Wordpress + Sweetcron + Sass on Slicehost


Posted August 19th, 2009 by Robert

The new Wizkid Sound website is now live, and I wanted to give a brief overview of what’s powering it. We’ve moved the site from Dreamhost to a slice on Slicehost. Dreamhost is great (I still have several sites hosted there) but I wanted a bit more control.

The site itself is a blend of Wordpress, Sweetcron, and some plain old PHP, all styled by Compass-generated Sass and Blueprint. Eyes glazed over yet? Read one of Dan’s posts :) . We’re still using Wordpress for blog posts, but we’ve started using Sweetcron to aggregate all of our Twitter and Youtube activity. Any time either of us posts something, it shows up on the Sweetcron feed (under The Feed). The advantage of Sweetcron is the ability to aggregate multiple sources (i.e. Twitter, Youtube, Vimeo, other RSS feeds, etc.) and theme it like the rest of your site.

Sass and Blueprint provide the clean layout of the site. Thanks to Zach at WeTheCitizens for recommending I check out Sass. I won’t go into depth about it, but it’s worth checking out if you’re into CSS (or fed up with it, for that matter). It’s an alternative to coding straight CSS, and a pleasure to work with.

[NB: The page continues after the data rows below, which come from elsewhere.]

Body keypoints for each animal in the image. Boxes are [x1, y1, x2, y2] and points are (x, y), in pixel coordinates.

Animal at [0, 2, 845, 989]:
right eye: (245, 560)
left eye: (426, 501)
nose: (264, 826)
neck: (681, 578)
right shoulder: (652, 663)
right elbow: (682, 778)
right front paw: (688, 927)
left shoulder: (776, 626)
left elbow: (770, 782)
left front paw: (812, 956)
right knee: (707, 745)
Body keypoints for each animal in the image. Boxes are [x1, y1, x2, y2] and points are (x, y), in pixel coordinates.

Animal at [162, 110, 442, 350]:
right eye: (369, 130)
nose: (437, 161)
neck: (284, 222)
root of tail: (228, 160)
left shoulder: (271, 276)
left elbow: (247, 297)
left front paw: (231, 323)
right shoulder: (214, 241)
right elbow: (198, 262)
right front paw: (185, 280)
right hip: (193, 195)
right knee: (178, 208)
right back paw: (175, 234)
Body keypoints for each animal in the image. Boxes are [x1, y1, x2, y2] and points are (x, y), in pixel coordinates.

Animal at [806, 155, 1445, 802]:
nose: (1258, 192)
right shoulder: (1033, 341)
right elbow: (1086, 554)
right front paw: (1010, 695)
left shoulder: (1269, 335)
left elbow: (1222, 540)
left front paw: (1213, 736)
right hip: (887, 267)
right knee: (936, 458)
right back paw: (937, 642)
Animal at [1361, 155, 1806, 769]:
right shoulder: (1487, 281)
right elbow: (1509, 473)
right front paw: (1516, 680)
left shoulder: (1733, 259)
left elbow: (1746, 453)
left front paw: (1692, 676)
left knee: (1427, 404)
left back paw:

As for the design, I wanted something ultra-clean. Most recording studios have very old-fashioned sites, as in, 1998-style. They list previous clients and have huge gear lists, and maybe some photos of the studio. That never really interested me as a musician…I’m not going to wade through the client list to find someone I recognize, and I’m probably more interested in hearing some samples of the work the studio has done. Blog posts and Twitter updates give a feel for what we do as a studio, and the music player takes care of the rest.  I got the photo of the red speaker from Fotolia, a stock images site, along with a few other images that I tried out in various designs before I settled on the grey, red, and white theme after seeing part of The Hostel 2 and being too afraid to do any more design work.

The music player we had previously used was Bandcamp’s, but they didn’t have a design that fit particularly well with the design I had come up with. If they do come up with customizable designs in the future, I will definitely switch back. For now, I’ve implemented Boutell’s XSPF Player, which is the standard XSPF player with an auto-resume feature that keeps the music playing when the user switches pages. This can be accomplished easily using iframes (and there’s no gap in music) but iframes suck. So XSPF auto-resume it is.

In Summary: Wizkid Sound = Wordpress + Sweetcron + Sass on Slicehost.